==== Material provided

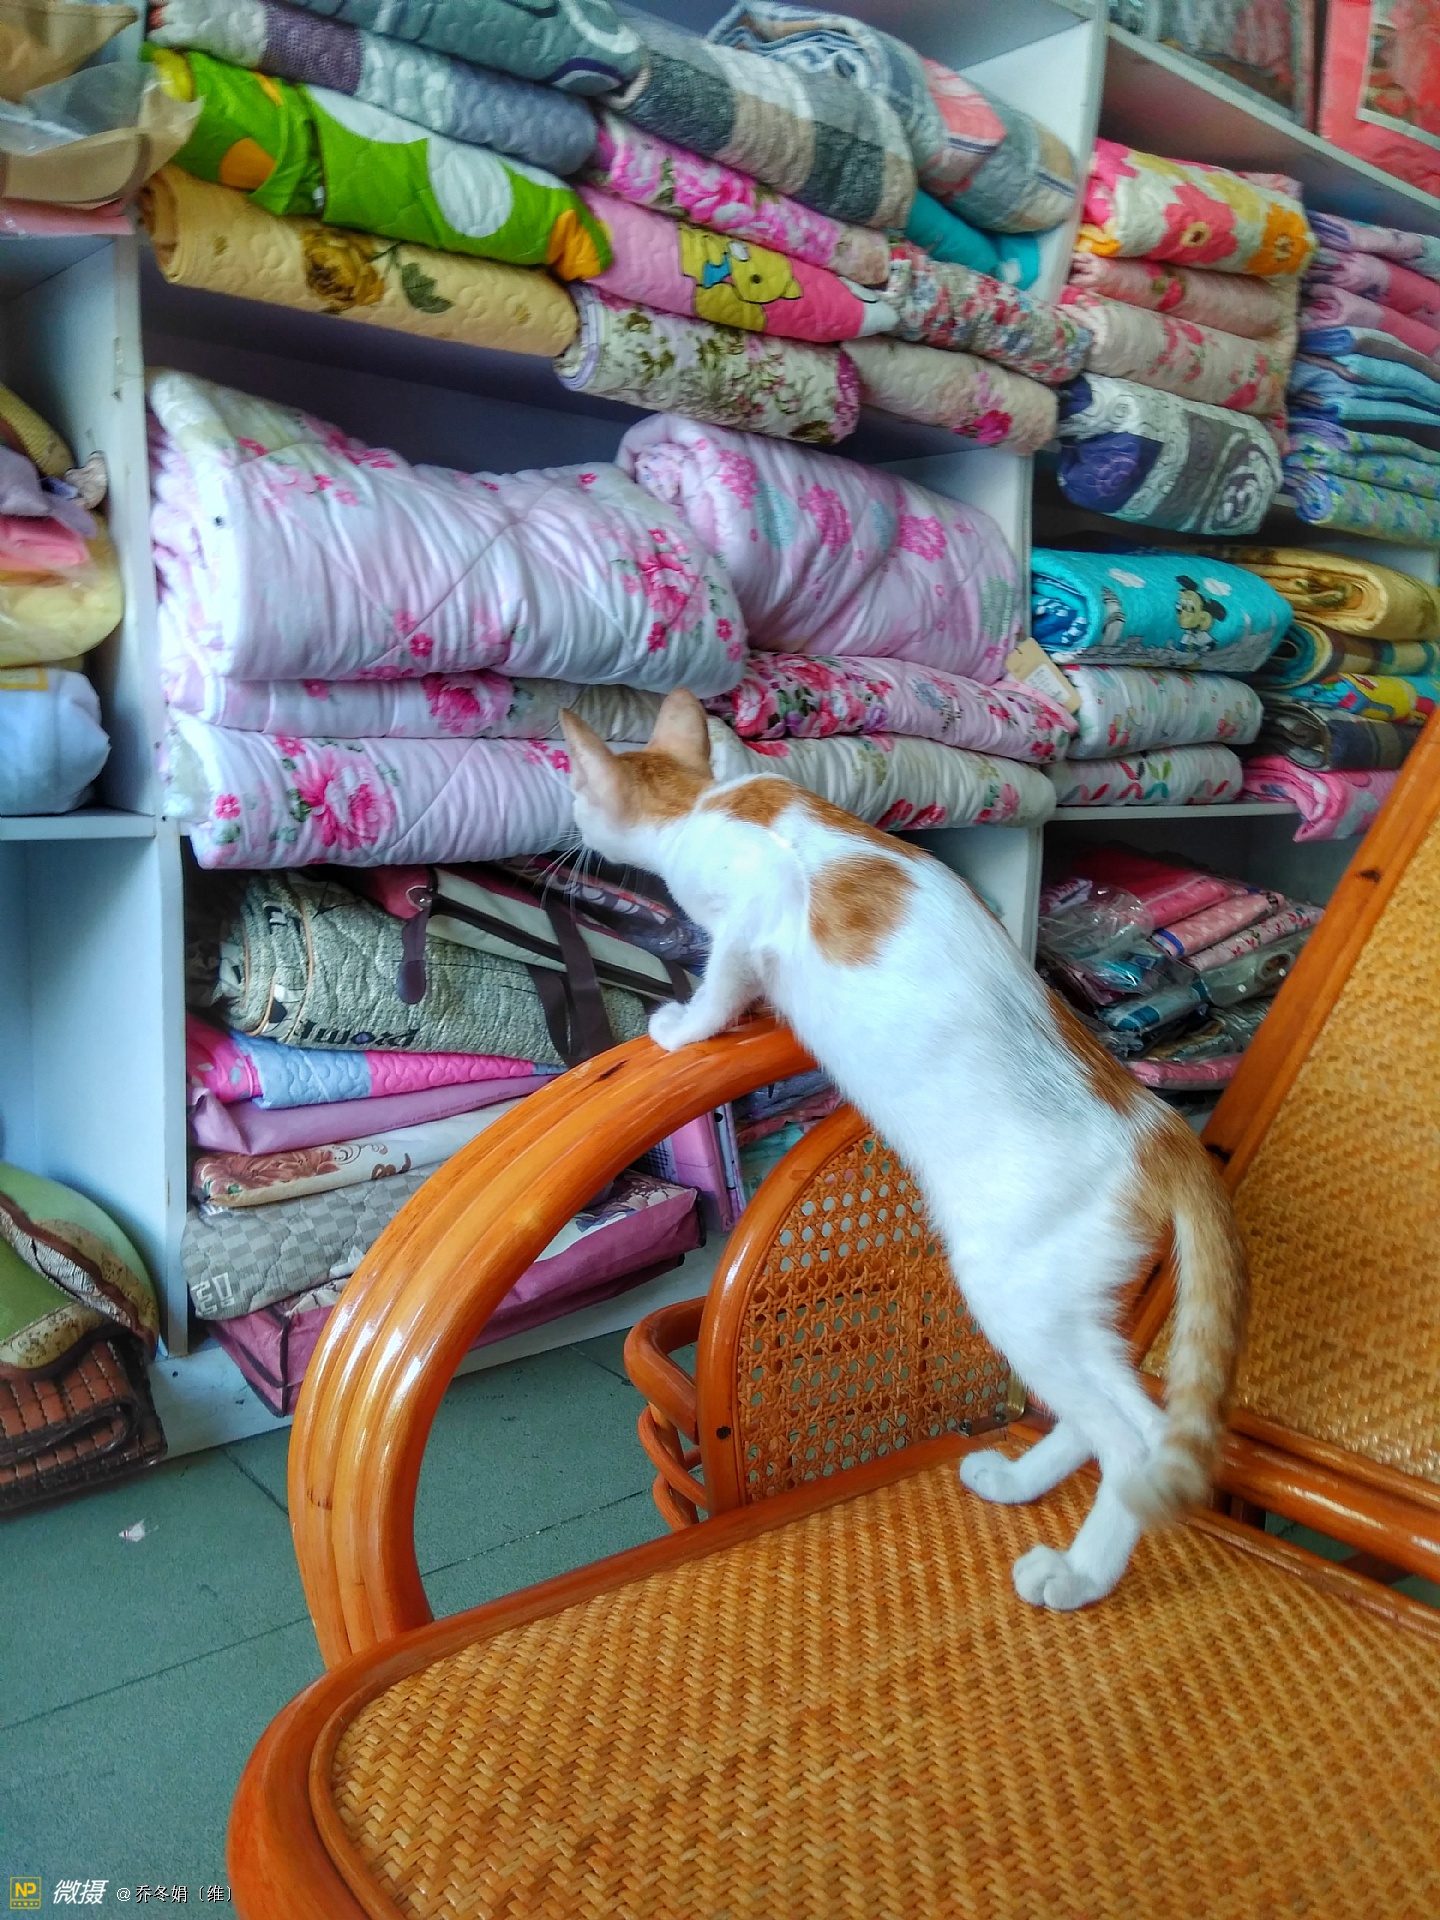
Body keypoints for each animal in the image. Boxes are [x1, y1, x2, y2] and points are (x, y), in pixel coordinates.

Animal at [561, 690, 1249, 1610]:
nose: (568, 833)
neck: (707, 800)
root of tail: (1159, 1125)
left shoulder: (757, 897)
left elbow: (723, 976)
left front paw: (682, 1027)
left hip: (1018, 1293)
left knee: (1137, 1439)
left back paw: (1078, 1574)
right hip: (1079, 1308)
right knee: (1119, 1409)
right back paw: (1021, 1480)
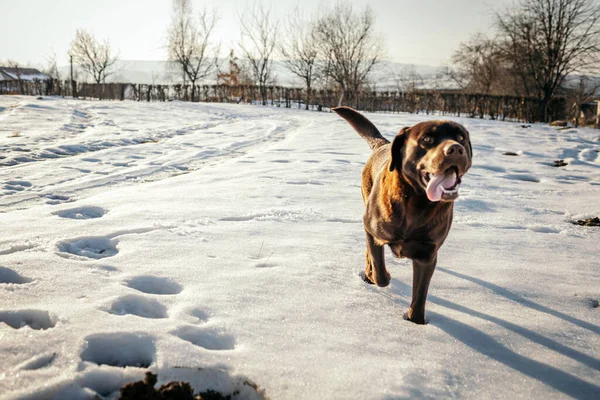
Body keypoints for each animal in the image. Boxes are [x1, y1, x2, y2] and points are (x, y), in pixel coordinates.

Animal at [330, 107, 472, 324]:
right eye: (427, 139)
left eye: (461, 138)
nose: (455, 149)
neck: (416, 205)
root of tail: (384, 144)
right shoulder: (373, 231)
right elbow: (379, 270)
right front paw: (381, 276)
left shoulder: (427, 254)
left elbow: (420, 294)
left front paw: (415, 321)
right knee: (369, 254)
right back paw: (368, 275)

========

To do :: The entries above are to be returned exactly, without their pictures.

Result of this exercise ::
Body keypoints for each animal in the image. Boxes are [x1, y1, x2, y2] and points are (x, y), in pixel coordinates.

Animal at [561, 690, 1249, 1610]:
nose: (568, 833)
neck: (707, 800)
root of tail: (1159, 1125)
left shoulder: (757, 897)
left elbow: (723, 976)
left front paw: (682, 1027)
left hip: (1018, 1293)
left knee: (1137, 1439)
left back paw: (1078, 1574)
right hip: (1079, 1308)
right knee: (1119, 1409)
right back paw: (1021, 1480)
Body keypoints for each animal in the image. Boxes are [x1, y1, x2, y2] and points are (x, y), in pixel coordinates.

Animal at [330, 107, 472, 324]:
right eye: (427, 139)
left eye: (461, 138)
nose: (455, 149)
neck: (416, 205)
root of tail: (384, 144)
right shoulder: (373, 231)
right elbow: (379, 270)
right front paw: (381, 276)
left shoulder: (427, 254)
left elbow: (420, 294)
left front paw: (415, 321)
right knee: (369, 254)
right back paw: (368, 275)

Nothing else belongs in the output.